• [WHAT IS BEING ASKED]:
Keeping pictures out of the copy, restate each record word for word.

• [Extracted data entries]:
-=-=-=-=-

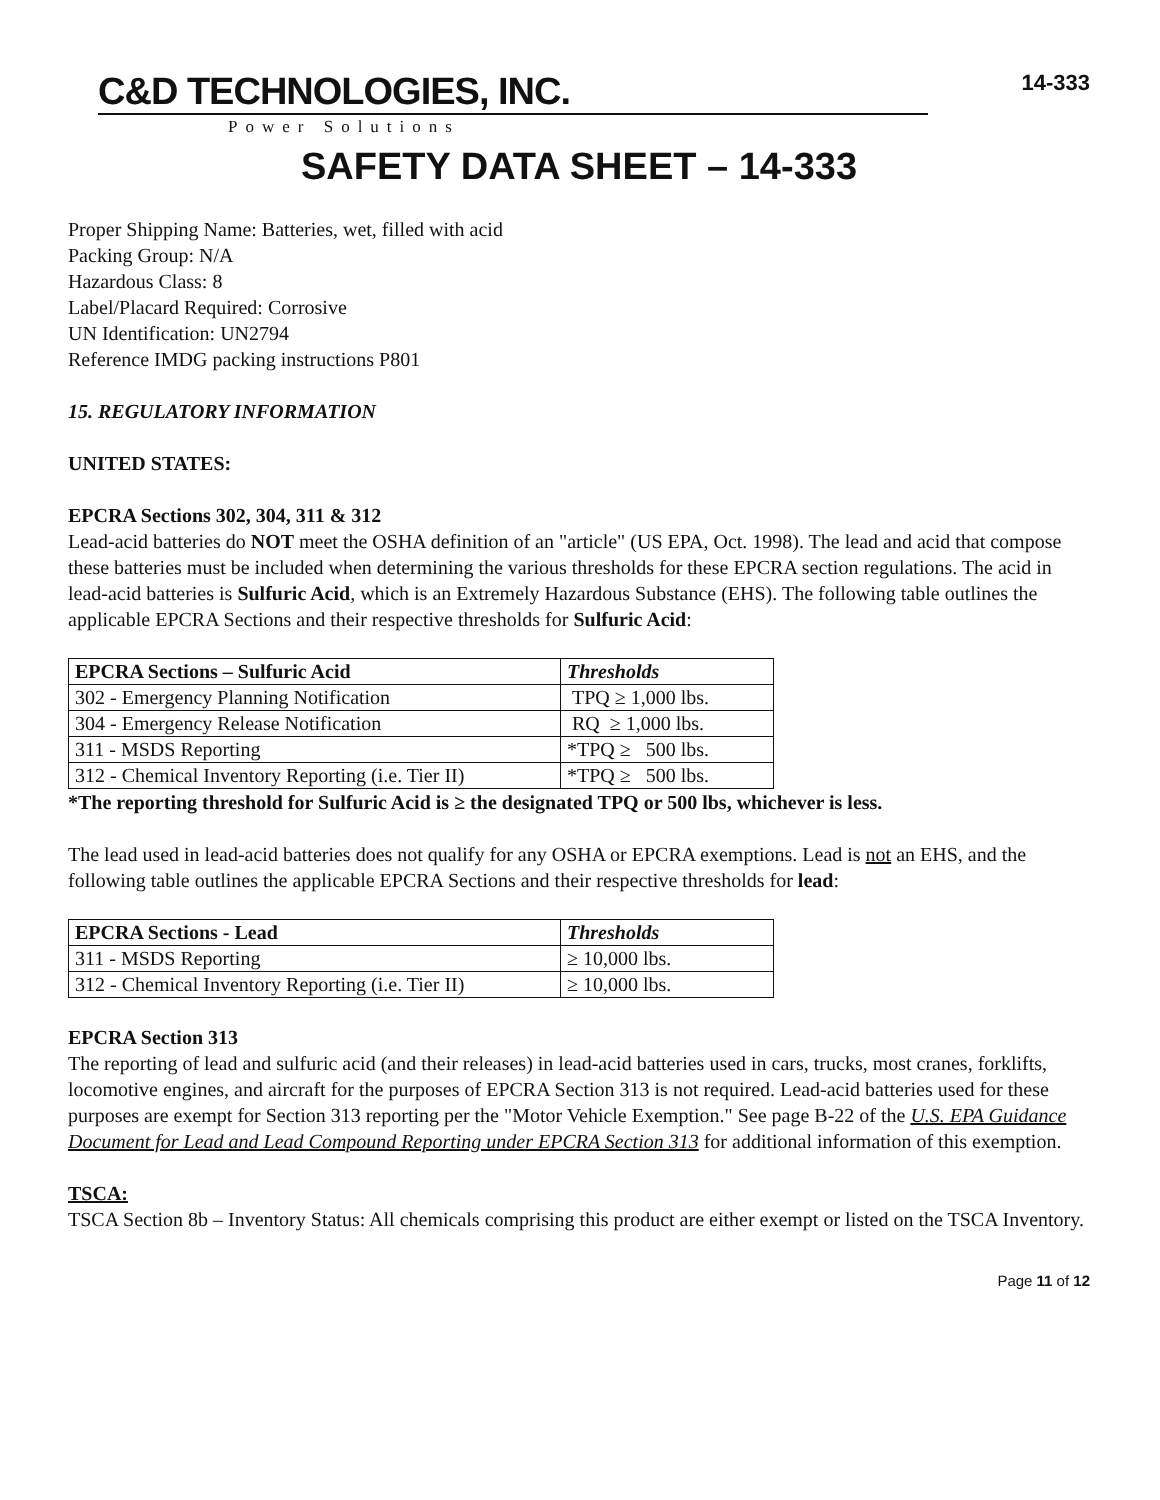C&D TECHNOLOGIES, INC.
Power Solutions
14-333
SAFETY DATA SHEET – 14-333
Proper Shipping Name: Batteries, wet, filled with acid
Packing Group: N/A
Hazardous Class: 8
Label/Placard Required: Corrosive
UN Identification: UN2794
Reference IMDG packing instructions P801
15. REGULATORY INFORMATION
UNITED STATES:
EPCRA Sections 302, 304, 311 & 312
Lead-acid batteries do NOT meet the OSHA definition of an "article" (US EPA, Oct. 1998). The lead and acid that compose these batteries must be included when determining the various thresholds for these EPCRA section regulations. The acid in lead-acid batteries is Sulfuric Acid, which is an Extremely Hazardous Substance (EHS). The following table outlines the applicable EPCRA Sections and their respective thresholds for Sulfuric Acid:
| EPCRA Sections – Sulfuric Acid | Thresholds |
| --- | --- |
| 302 - Emergency Planning Notification | TPQ ≥ 1,000 lbs. |
| 304 - Emergency Release Notification | RQ ≥ 1,000 lbs. |
| 311 - MSDS Reporting | *TPQ ≥ 500 lbs. |
| 312 - Chemical Inventory Reporting (i.e. Tier II) | *TPQ ≥ 500 lbs. |
*The reporting threshold for Sulfuric Acid is ≥ the designated TPQ or 500 lbs, whichever is less.
The lead used in lead-acid batteries does not qualify for any OSHA or EPCRA exemptions. Lead is not an EHS, and the following table outlines the applicable EPCRA Sections and their respective thresholds for lead:
| EPCRA Sections - Lead | Thresholds |
| --- | --- |
| 311 - MSDS Reporting | ≥ 10,000 lbs. |
| 312 - Chemical Inventory Reporting (i.e. Tier II) | ≥ 10,000 lbs. |
EPCRA Section 313
The reporting of lead and sulfuric acid (and their releases) in lead-acid batteries used in cars, trucks, most cranes, forklifts, locomotive engines, and aircraft for the purposes of EPCRA Section 313 is not required. Lead-acid batteries used for these purposes are exempt for Section 313 reporting per the "Motor Vehicle Exemption." See page B-22 of the U.S. EPA Guidance Document for Lead and Lead Compound Reporting under EPCRA Section 313 for additional information of this exemption.
TSCA:
TSCA Section 8b – Inventory Status: All chemicals comprising this product are either exempt or listed on the TSCA Inventory.
Page 11 of 12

-=-=-=-=-

• [TASK SOLUTION]:
C&D TECHNOLOGIES, INC.
Power Solutions
14-333
SAFETY DATA SHEET – 14-333
Proper Shipping Name: Batteries, wet, filled with acid
Packing Group: N/A
Hazardous Class: 8
Label/Placard Required: Corrosive
UN Identification: UN2794
Reference IMDG packing instructions P801
15. REGULATORY INFORMATION
UNITED STATES:
EPCRA Sections 302, 304, 311 & 312
Lead-acid batteries do NOT meet the OSHA definition of an "article" (US EPA, Oct. 1998). The lead and acid that compose these batteries must be included when determining the various thresholds for these EPCRA section regulations. The acid in lead-acid batteries is Sulfuric Acid, which is an Extremely Hazardous Substance (EHS). The following table outlines the applicable EPCRA Sections and their respective thresholds for Sulfuric Acid:
| EPCRA Sections – Sulfuric Acid | Thresholds |
| --- | --- |
| 302 - Emergency Planning Notification | TPQ ≥ 1,000 lbs. |
| 304 - Emergency Release Notification | RQ ≥ 1,000 lbs. |
| 311 - MSDS Reporting | *TPQ ≥ 500 lbs. |
| 312 - Chemical Inventory Reporting (i.e. Tier II) | *TPQ ≥ 500 lbs. |
*The reporting threshold for Sulfuric Acid is ≥ the designated TPQ or 500 lbs, whichever is less.
The lead used in lead-acid batteries does not qualify for any OSHA or EPCRA exemptions. Lead is not an EHS, and the following table outlines the applicable EPCRA Sections and their respective thresholds for lead:
| EPCRA Sections - Lead | Thresholds |
| --- | --- |
| 311 - MSDS Reporting | ≥ 10,000 lbs. |
| 312 - Chemical Inventory Reporting (i.e. Tier II) | ≥ 10,000 lbs. |
EPCRA Section 313
The reporting of lead and sulfuric acid (and their releases) in lead-acid batteries used in cars, trucks, most cranes, forklifts, locomotive engines, and aircraft for the purposes of EPCRA Section 313 is not required. Lead-acid batteries used for these purposes are exempt for Section 313 reporting per the "Motor Vehicle Exemption." See page B-22 of the U.S. EPA Guidance Document for Lead and Lead Compound Reporting under EPCRA Section 313 for additional information of this exemption.
TSCA:
TSCA Section 8b – Inventory Status: All chemicals comprising this product are either exempt or listed on the TSCA Inventory.
Page 11 of 12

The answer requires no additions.